Prompt: Whenever a line in the entries includes the word "MAKI", copy that line out.

Information given:
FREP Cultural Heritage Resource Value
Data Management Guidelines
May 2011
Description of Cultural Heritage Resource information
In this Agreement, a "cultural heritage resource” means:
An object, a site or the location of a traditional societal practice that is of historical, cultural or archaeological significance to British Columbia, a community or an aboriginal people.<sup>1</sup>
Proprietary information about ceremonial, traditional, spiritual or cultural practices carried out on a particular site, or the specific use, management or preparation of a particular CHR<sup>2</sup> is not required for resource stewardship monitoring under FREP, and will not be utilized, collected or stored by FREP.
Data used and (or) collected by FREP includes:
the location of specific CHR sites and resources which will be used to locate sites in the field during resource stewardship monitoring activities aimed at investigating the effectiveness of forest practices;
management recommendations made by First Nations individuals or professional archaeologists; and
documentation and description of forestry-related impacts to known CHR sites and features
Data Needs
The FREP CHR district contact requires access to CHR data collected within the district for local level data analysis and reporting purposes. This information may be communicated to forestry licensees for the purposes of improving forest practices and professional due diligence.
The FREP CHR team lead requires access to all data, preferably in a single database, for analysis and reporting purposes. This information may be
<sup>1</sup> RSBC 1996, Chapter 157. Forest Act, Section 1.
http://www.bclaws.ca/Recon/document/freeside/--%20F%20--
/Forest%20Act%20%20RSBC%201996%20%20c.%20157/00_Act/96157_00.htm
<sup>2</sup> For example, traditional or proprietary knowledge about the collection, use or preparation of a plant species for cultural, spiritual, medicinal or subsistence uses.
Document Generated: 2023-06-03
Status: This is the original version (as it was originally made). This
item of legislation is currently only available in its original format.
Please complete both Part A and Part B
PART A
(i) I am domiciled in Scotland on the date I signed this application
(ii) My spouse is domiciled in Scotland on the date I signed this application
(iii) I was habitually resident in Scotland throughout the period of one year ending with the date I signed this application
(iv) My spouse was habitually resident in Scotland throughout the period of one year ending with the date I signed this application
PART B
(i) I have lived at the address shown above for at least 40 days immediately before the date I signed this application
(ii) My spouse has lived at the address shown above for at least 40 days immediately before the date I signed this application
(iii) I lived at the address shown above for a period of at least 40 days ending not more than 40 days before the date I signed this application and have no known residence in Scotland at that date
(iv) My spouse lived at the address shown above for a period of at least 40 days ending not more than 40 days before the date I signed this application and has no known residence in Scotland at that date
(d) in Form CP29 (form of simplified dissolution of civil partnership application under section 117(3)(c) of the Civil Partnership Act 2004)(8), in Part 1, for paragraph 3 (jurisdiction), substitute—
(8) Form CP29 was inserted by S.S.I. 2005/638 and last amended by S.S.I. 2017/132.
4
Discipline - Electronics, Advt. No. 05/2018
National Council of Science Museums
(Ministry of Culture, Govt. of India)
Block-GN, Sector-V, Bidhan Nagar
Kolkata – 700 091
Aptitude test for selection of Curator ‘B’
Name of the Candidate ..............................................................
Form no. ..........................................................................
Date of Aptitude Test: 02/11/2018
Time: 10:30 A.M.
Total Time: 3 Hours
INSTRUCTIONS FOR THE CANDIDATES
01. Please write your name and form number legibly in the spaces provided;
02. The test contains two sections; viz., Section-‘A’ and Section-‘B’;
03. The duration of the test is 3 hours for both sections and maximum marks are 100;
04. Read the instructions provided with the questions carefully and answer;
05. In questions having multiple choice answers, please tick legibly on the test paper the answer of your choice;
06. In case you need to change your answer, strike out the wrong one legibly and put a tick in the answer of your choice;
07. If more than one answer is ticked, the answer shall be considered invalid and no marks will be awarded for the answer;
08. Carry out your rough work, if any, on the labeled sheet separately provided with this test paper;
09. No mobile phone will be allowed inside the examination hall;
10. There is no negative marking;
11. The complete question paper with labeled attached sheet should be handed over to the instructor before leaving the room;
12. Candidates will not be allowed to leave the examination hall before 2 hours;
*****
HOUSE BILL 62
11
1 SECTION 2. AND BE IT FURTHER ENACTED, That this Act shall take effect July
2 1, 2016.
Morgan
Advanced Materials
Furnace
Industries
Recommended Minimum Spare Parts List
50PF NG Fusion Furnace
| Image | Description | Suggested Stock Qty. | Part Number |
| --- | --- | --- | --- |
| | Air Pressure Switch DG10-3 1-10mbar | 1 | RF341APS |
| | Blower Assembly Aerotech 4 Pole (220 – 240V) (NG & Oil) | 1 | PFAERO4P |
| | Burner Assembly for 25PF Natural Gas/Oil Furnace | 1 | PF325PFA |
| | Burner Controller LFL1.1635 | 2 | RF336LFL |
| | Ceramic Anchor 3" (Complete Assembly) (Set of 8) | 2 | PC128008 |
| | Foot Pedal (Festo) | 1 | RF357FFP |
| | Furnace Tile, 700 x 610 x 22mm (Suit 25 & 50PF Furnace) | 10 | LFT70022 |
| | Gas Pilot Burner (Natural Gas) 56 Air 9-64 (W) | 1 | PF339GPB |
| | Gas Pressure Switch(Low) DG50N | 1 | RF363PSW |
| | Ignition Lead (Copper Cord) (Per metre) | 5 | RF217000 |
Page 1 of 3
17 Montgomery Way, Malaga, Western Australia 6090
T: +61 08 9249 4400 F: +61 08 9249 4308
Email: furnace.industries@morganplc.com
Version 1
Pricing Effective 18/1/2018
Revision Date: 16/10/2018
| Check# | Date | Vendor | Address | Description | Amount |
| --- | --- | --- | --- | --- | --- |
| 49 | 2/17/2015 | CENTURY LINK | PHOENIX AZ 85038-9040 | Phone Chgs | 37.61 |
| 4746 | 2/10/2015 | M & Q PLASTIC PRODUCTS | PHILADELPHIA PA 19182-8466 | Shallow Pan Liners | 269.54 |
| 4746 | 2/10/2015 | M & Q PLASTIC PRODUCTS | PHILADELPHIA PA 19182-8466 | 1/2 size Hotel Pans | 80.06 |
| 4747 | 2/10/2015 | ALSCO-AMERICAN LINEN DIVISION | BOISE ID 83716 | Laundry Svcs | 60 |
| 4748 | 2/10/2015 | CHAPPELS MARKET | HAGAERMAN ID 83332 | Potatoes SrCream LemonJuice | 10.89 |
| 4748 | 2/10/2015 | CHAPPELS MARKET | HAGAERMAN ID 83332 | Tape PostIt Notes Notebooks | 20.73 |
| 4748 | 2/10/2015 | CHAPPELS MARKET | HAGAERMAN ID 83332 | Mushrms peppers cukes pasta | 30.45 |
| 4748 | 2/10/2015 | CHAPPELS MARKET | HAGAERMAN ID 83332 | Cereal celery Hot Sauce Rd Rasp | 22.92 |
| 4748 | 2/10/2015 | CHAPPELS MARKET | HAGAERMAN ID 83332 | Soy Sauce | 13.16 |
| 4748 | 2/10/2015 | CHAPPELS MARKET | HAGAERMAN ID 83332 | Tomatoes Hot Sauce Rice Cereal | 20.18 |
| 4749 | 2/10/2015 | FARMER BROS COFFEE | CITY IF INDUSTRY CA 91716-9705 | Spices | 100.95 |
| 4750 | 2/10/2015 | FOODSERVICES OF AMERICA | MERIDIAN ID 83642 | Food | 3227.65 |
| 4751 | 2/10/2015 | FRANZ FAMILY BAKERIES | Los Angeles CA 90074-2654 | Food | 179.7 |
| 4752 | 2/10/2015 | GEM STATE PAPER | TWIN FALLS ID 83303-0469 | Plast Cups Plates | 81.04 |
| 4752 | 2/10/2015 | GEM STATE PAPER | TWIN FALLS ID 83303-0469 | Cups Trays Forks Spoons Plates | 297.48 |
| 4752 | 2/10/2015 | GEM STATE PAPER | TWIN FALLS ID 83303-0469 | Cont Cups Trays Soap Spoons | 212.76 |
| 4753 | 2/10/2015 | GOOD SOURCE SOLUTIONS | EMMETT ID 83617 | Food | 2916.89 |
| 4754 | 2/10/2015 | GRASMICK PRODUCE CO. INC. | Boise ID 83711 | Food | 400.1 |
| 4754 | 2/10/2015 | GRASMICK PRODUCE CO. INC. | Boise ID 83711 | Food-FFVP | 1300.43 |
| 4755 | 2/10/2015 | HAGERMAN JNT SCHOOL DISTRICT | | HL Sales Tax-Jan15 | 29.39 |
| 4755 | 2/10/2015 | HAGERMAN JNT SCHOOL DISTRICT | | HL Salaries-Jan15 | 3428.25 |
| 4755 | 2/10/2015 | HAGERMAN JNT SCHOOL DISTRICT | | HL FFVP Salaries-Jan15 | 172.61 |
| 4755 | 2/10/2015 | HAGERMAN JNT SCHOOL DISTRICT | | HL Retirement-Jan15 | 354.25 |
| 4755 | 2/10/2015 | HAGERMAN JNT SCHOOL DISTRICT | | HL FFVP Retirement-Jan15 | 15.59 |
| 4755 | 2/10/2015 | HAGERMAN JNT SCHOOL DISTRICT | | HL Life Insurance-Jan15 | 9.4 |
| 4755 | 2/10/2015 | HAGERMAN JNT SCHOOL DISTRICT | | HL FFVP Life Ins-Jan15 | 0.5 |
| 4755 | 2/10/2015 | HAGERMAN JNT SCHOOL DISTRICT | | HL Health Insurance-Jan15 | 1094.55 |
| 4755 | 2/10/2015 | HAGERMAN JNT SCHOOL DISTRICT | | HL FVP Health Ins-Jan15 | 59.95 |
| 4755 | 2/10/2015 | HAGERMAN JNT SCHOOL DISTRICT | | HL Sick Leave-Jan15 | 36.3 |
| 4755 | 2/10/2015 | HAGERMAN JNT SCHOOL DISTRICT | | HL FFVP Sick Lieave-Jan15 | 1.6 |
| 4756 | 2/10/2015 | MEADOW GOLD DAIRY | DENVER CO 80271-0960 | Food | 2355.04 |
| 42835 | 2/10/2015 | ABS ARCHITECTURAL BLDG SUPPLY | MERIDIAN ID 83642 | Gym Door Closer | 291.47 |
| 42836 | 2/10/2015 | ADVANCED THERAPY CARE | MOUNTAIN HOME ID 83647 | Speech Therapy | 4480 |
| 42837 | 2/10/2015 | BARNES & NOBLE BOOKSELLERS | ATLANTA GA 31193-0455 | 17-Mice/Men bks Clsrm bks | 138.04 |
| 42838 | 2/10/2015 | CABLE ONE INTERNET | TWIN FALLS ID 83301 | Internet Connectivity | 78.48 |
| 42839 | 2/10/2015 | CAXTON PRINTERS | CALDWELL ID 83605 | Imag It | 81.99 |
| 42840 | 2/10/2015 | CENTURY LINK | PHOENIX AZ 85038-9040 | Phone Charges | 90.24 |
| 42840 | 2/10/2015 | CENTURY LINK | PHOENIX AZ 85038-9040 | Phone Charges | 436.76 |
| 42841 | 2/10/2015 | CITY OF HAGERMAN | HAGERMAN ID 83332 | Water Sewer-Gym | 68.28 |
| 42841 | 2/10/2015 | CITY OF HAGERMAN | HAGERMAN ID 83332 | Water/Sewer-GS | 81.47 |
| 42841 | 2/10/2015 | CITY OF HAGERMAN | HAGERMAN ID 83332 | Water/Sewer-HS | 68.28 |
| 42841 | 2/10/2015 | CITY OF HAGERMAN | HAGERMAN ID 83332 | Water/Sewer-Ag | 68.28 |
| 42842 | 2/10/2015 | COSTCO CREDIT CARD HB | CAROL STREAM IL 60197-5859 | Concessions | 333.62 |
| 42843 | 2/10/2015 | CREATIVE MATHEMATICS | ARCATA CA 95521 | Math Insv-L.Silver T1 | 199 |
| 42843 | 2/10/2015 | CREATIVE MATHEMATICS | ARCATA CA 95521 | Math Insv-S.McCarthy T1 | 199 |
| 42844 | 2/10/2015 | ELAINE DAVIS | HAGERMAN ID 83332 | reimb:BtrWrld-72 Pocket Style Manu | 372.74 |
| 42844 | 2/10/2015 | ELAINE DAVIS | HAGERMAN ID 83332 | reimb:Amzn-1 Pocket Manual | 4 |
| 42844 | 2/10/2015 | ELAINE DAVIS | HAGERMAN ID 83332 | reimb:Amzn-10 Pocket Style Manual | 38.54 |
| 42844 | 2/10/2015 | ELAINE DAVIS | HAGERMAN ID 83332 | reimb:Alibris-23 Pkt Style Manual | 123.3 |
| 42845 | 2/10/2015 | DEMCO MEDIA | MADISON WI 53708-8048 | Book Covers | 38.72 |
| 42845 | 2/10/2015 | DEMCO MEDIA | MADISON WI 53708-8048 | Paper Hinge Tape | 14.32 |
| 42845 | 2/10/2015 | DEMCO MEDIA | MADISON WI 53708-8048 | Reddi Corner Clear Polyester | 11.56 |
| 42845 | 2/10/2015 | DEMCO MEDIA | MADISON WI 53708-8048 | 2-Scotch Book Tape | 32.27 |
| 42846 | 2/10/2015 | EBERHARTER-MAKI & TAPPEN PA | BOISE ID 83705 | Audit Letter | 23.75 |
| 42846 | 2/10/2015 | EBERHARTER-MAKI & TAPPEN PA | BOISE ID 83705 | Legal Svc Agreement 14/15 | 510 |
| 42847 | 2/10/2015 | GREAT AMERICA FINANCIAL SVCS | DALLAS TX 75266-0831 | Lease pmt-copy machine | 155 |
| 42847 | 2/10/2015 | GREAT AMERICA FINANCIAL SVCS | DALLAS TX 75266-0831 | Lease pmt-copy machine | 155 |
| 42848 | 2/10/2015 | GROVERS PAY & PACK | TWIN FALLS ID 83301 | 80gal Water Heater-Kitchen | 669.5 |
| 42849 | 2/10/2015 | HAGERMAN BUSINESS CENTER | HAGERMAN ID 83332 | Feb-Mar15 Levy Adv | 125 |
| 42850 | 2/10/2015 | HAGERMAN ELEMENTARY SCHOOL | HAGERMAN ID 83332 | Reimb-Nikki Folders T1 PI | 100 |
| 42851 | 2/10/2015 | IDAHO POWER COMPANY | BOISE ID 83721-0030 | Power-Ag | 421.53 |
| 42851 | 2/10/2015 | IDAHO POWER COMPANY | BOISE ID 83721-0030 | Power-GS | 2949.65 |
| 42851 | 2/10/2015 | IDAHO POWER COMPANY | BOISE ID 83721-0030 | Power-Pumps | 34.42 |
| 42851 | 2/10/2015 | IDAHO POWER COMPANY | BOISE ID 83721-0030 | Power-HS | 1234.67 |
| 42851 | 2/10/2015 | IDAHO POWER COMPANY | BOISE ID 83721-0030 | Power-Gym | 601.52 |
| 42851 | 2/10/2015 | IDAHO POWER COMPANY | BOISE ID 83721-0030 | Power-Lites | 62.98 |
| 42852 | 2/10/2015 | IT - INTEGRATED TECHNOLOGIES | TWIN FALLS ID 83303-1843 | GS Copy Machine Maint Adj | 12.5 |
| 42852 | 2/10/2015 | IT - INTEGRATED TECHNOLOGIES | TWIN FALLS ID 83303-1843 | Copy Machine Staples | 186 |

Solution to this task:
| 42846 | 2/10/2015 | EBERHARTER-MAKI & TAPPEN PA | BOISE ID 83705 | Audit Letter | 23.75 |
| 42846 | 2/10/2015 | EBERHARTER-MAKI & TAPPEN PA | BOISE ID 83705 | Legal Svc Agreement 14/15 | 510 |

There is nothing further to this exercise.